(Saved data entries)
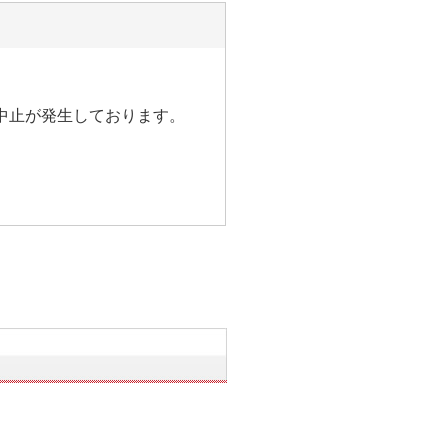
中止が発生しております。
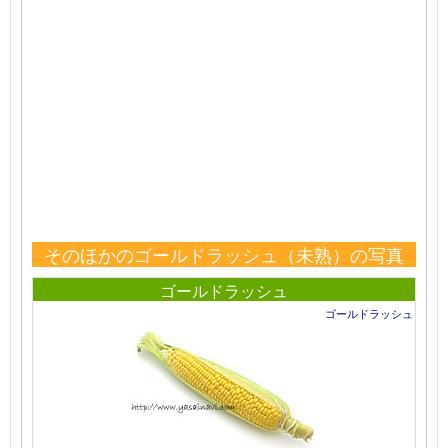
そのほかのゴールドラッシュ（未熟）の写真
ゴールドラッシュ
ゴールドラッシュ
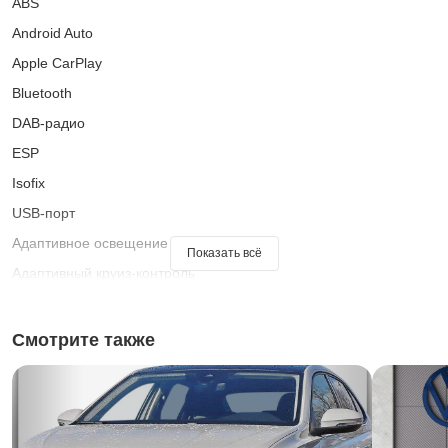
ABS
Android Auto
Apple CarPlay
Bluetooth
DAB-радио
ESP
Isofix
USB-порт
Адаптивное освещение на поворотах
Показать всё
Адаптивный круиз-контроль
Ассистент переключения фар дальнего света
Ассистент при старте на подъеме
Смотрите также
Багажник на крыше
Безбликовые фары дальнего света
Беспроводная зарядка для смартфонов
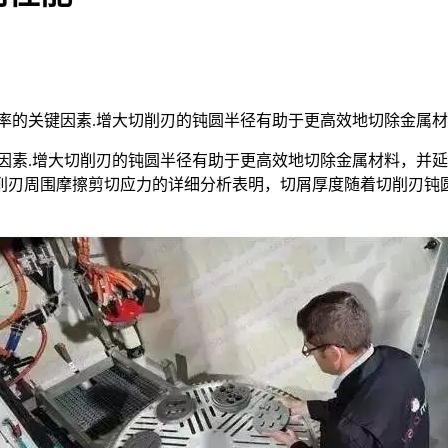
率的关键因素.增大切削刃的钝圆半径有助于更高效地切除金属
键因素.增大切削刃的钝圆半径有助于更高效地切除金属材料，并
削刃周围摩擦剪切应力的详细分析表明，切屑厚度随着切削刃钝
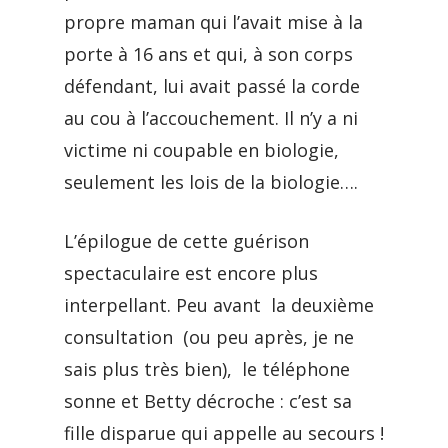
propre maman qui l’avait mise à la
porte à 16 ans et qui, à son corps
défendant, lui avait passé la corde
au cou à l’accouchement. Il n’y a ni
victime ni coupable en biologie,
seulement les lois de la biologie….
L’épilogue de cette guérison
spectaculaire est encore plus
interpellant. Peu avant la deuxième
consultation (ou peu après, je ne
sais plus très bien), le téléphone
sonne et Betty décroche : c’est sa
fille disparue qui appelle au secours !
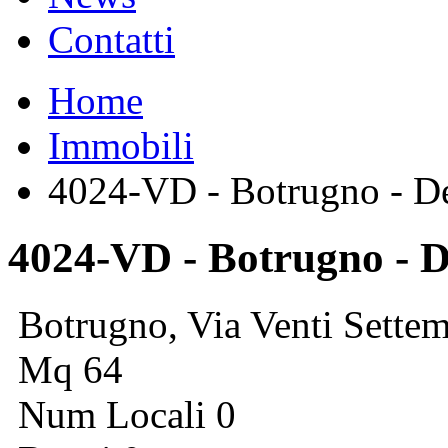
Contatti
Home
Immobili
4024-VD - Botrugno - De
4024-VD - Botrugno - D
Botrugno, Via Venti Sette
Mq 64
Num Locali 0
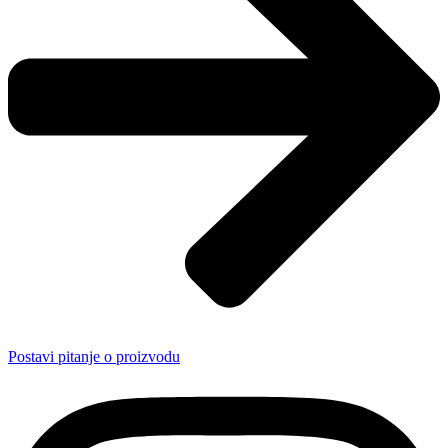
Postavi pitanje o proizvodu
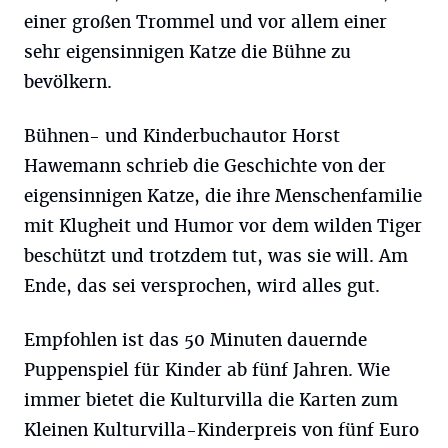
einer großen Trommel und vor allem einer
sehr eigensinnigen Katze die Bühne zu
bevölkern.
Bühnen- und Kinderbuchautor Horst
Hawemann schrieb die Geschichte von der
eigensinnigen Katze, die ihre Menschenfamilie
mit Klugheit und Humor vor dem wilden Tiger
beschützt und trotzdem tut, was sie will. Am
Ende, das sei versprochen, wird alles gut.
Empfohlen ist das 50 Minuten dauernde
Puppenspiel für Kinder ab fünf Jahren. Wie
immer bietet die Kulturvilla die Karten zum
Kleinen Kulturvilla-Kinderpreis von fünf Euro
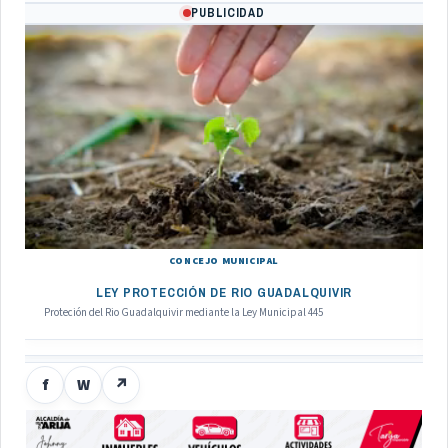
PUBLICIDAD
CONCEJO MUNICIPAL
LEY PROTECCIÓN DE RIO GUADALQUIVIR
Proteción del Rio Guadalquivir mediante la Ley Municipal 445
f
W
↗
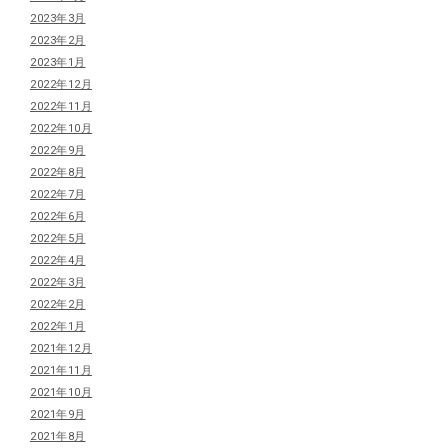
2023年3月
2023年2月
2023年1月
2022年12月
2022年11月
2022年10月
2022年9月
2022年8月
2022年7月
2022年6月
2022年5月
2022年4月
2022年3月
2022年2月
2022年1月
2021年12月
2021年11月
2021年10月
2021年9月
2021年8月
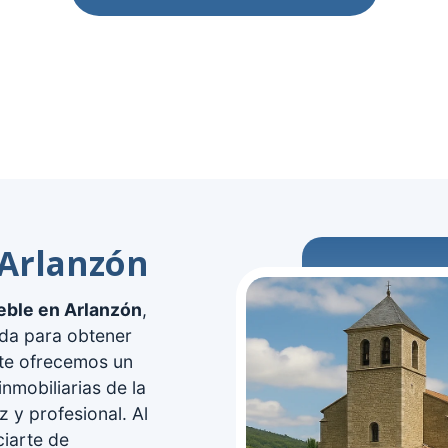
 Arlanzón
eble en Arlanzón
,
ada para obtener
 te ofrecemos un
nmobiliarias de la
z y profesional. Al
ciarte de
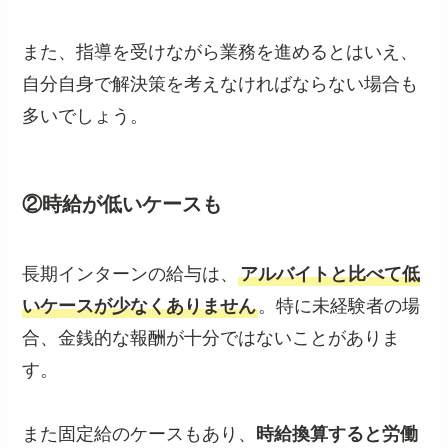
また、指導を受けながら業務を進めるとはいえ、
自分自身で解決策を考えなければならない場合も
多いでしょう。
②時給が低いケースも
長期インターンの給与は、
アルバイトと比べて低
いケースが少なくありません
。特に未経験者の場
合、金銭的な報酬が十分ではないことがありま
す。
また固定給のケースもあり、
時給換算すると労働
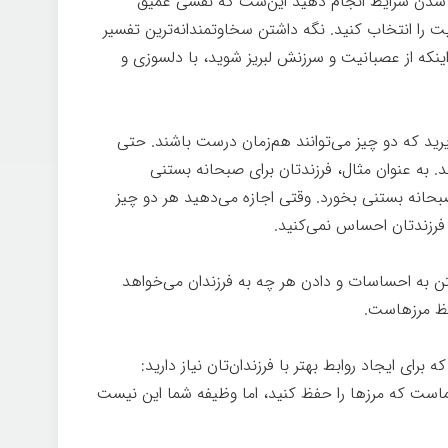
ت شدن شرایط انجام دهید این‌ست که نفسی عمیق
را انتخاب کنید. نگه داشتن سخاوتمندانه‌ترین تفسیر
ه جای اینکه از عصبانیت و سرزنش لبریز شوید، با دلسوزی و
خوب
رید که دو چیز می‌توانند هم‌زمان درست باشند. حتی
ند. به عنوان مثال، فرزندتان برای صبحانه بستنی
صبحانه بستنی بخورد. وقتی اجازه می‌دهید هر دو چیز
فرزندتان احساس نمی‌کنید.
درون خوب
ن به احساسات و دادن هر چه به فرزندان می‌خواهد
فظ مرزهاست.
درون خوب
برای ایجاد روابط بهتر با فرزندان‌تان نیاز دارید:
ماست که مرزها را حفظ کنید، اما وظیفه شما این نیست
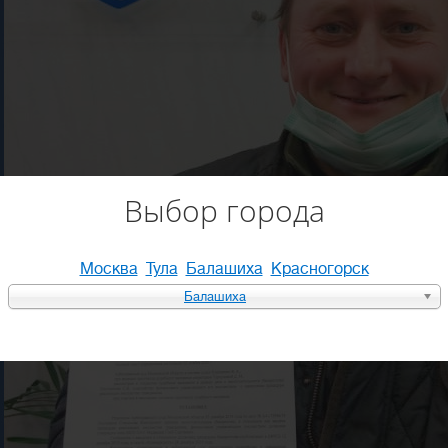
Выбор города
Москва
Тула
Балашиха
Красногорск
Балашиха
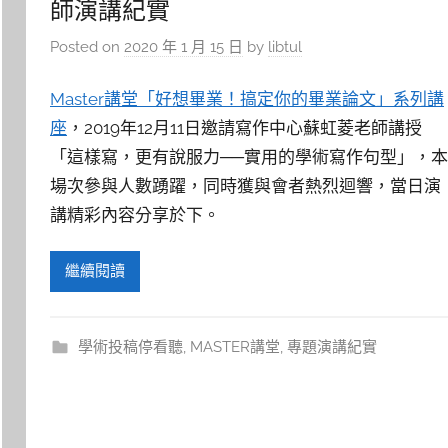
師演講紀實
Posted on
2020 年 1 月 15 日
by
libtul
Master講堂「好想畢業！搞定你的畢業論文」系列講
座
，2019年12月11日邀請寫作中心蘇虹菱老師講授
「這樣寫，更有說服力──實用的學術寫作句型」，本
場次參與人數踴躍，同時獲與會者熱烈迴響，當日演
講精彩內容分享於下。
繼續閱讀
學術投稿停看聽
,
MASTER講堂
,
專題演講紀實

▶ _What needs to be done_
An exact copy of each entry is required, minus the pictures.

▶ _Reply to the task_
中止が発生しております。
そのほかのゴールドラッシュ（未熟）の写真
ゴールドラッシュ
ゴールドラッシュ
ABS
Android Auto
Apple CarPlay
Bluetooth
DAB-радио
ESP
Isofix
USB-порт
Адаптивное освещение на поворотах
Показать всё
Адаптивный круиз-контроль
Ассистент переключения фар дальнего света
Ассистент при старте на подъеме
Смотрите также
Багажник на крыше
Безбликовые фары дальнего света
Беспроводная зарядка для смартфонов
率的关键因素.增大切削刃的钝圆半径有助于更高效地切除金属
键因素.增大切削刃的钝圆半径有助于更高效地切除金属材料，并
削刃周围摩擦剪切应力的详细分析表明，切屑厚度随着切削刃钝
propre maman qui l’avait mise à la
porte à 16 ans et qui, à son corps
défendant, lui avait passé la corde
au cou à l’accouchement. Il n’y a ni
victime ni coupable en biologie,
seulement les lois de la biologie….
L’épilogue de cette guérison
spectaculaire est encore plus
interpellant. Peu avant la deuxième
consultation (ou peu après, je ne
sais plus très bien), le téléphone
sonne et Betty décroche : c’est sa
fille disparue qui appelle au secours !
Contatti
Home
Immobili
4024-VD - Botrugno - De
4024-VD - Botrugno - D
Botrugno, Via Venti Sette
Mq 64
Num Locali 0
Postavi pitanje o proizvodu
einer großen Trommel und vor allem einer
sehr eigensinnigen Katze die Bühne zu
bevölkern.
Bühnen- und Kinderbuchautor Horst
Hawemann schrieb die Geschichte von der
eigensinnigen Katze, die ihre Menschenfamilie
mit Klugheit und Humor vor dem wilden Tiger
beschützt und trotzdem tut, was sie will. Am
Ende, das sei versprochen, wird alles gut.
Empfohlen ist das 50 Minuten dauernde
Puppenspiel für Kinder ab fünf Jahren. Wie
immer bietet die Kulturvilla die Karten zum
Kleinen Kulturvilla-Kinderpreis von fünf Euro
PUBLICIDAD
CONCEJO MUNICIPAL
LEY PROTECCIÓN DE RIO GUADALQUIVIR
Proteción del Rio Guadalquivir mediante la Ley Municipal 445
f
W
↗
2023年3月
2023年2月
2023年1月
2022年12月
2022年11月
2022年10月
2022年9月
2022年8月
2022年7月
2022年6月
2022年5月
2022年4月
2022年3月
2022年2月
2022年1月
2021年12月
2021年11月
2021年10月
2021年9月
2021年8月
 Arlanzón
eble en Arlanzón
,
ada para obtener
 te ofrecemos un
nmobiliarias de la
z y profesional. Al
ciarte de
また、指導を受けながら業務を進めるとはいえ、
自分自身で解決策を考えなければならない場合も
多いでしょう。
②時給が低いケースも
長期インターンの給与は、
アルバイトと比べて低
いケースが少なくありません
。特に未経験者の場
合、金銭的な報酬が十分ではないことがありま
す。
また固定給のケースもあり、
時給換算すると労働
ت شدن شرایط انجام دهید این‌ست که نفسی عمیق
را انتخاب کنید. نگه داشتن سخاوتمندانه‌ترین تفسیر
ه جای اینکه از عصبانیت و سرزنش لبریز شوید، با دلسوزی و
خوب
رید که دو چیز می‌توانند هم‌زمان درست باشند. حتی
ند. به عنوان مثال، فرزندتان برای صبحانه بستنی
صبحانه بستنی بخورد. وقتی اجازه می‌دهید هر دو چیز
فرزندتان احساس نمی‌کنید.
درون خوب
ن به احساسات و دادن هر چه به فرزندان می‌خواهد
فظ مرزهاست.
درون خوب
برای ایجاد روابط بهتر با فرزندان‌تان نیاز دارید:
ماست که مرزها را حفظ کنید، اما وظیفه شما این نیست
Выбор города
Москва
Тула
Балашиха
Красногорск
Балашиха
師演講紀實
Posted on
2020 年 1 月 15 日
by
libtul
Master講堂「好想畢業！搞定你的畢業論文」系列講
座
，2019年12月11日邀請寫作中心蘇虹菱老師講授
「這樣寫，更有說服力──實用的學術寫作句型」，本
場次參與人數踴躍，同時獲與會者熱烈迴響，當日演
講精彩內容分享於下。
繼續閱讀
學術投稿停看聽
,
MASTER講堂
,
專題演講紀實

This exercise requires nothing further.